Given information:
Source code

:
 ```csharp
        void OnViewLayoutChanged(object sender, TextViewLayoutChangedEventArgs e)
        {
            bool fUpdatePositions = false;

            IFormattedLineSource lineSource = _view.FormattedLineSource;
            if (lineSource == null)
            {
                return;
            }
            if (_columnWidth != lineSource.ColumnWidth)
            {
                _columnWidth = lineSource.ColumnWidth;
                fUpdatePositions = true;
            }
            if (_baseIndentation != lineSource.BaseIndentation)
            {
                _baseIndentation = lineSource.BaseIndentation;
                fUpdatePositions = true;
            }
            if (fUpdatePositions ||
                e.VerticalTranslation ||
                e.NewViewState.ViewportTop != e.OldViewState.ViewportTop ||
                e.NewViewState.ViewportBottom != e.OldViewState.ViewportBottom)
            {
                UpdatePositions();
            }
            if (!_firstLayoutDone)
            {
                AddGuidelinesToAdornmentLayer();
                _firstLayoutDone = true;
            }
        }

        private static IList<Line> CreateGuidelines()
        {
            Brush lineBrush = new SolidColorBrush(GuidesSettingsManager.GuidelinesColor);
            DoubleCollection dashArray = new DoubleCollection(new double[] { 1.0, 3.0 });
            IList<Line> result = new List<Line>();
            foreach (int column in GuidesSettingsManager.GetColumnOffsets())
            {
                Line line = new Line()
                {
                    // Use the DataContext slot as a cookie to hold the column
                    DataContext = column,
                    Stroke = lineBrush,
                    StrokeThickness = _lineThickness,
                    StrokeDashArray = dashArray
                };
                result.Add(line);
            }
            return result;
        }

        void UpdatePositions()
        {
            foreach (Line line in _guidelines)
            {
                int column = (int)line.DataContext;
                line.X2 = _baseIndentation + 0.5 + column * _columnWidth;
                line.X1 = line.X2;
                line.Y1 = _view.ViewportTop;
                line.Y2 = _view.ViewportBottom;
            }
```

Work to complete:
Word for word, transcribe all of the material.

Answer section:
Source code

:
 ```csharp
        void OnViewLayoutChanged(object sender, TextViewLayoutChangedEventArgs e)
        {
            bool fUpdatePositions = false;

            IFormattedLineSource lineSource = _view.FormattedLineSource;
            if (lineSource == null)
            {
                return;
            }
            if (_columnWidth != lineSource.ColumnWidth)
            {
                _columnWidth = lineSource.ColumnWidth;
                fUpdatePositions = true;
            }
            if (_baseIndentation != lineSource.BaseIndentation)
            {
                _baseIndentation = lineSource.BaseIndentation;
                fUpdatePositions = true;
            }
            if (fUpdatePositions ||
                e.VerticalTranslation ||
                e.NewViewState.ViewportTop != e.OldViewState.ViewportTop ||
                e.NewViewState.ViewportBottom != e.OldViewState.ViewportBottom)
            {
                UpdatePositions();
            }
            if (!_firstLayoutDone)
            {
                AddGuidelinesToAdornmentLayer();
                _firstLayoutDone = true;
            }
        }

        private static IList<Line> CreateGuidelines()
        {
            Brush lineBrush = new SolidColorBrush(GuidesSettingsManager.GuidelinesColor);
            DoubleCollection dashArray = new DoubleCollection(new double[] { 1.0, 3.0 });
            IList<Line> result = new List<Line>();
            foreach (int column in GuidesSettingsManager.GetColumnOffsets())
            {
                Line line = new Line()
                {
                    // Use the DataContext slot as a cookie to hold the column
                    DataContext = column,
                    Stroke = lineBrush,
                    StrokeThickness = _lineThickness,
                    StrokeDashArray = dashArray
                };
                result.Add(line);
            }
            return result;
        }

        void UpdatePositions()
        {
            foreach (Line line in _guidelines)
            {
                int column = (int)line.DataContext;
                line.X2 = _baseIndentation + 0.5 + column * _columnWidth;
                line.X1 = line.X2;
                line.Y1 = _view.ViewportTop;
                line.Y2 = _view.ViewportBottom;
            }
```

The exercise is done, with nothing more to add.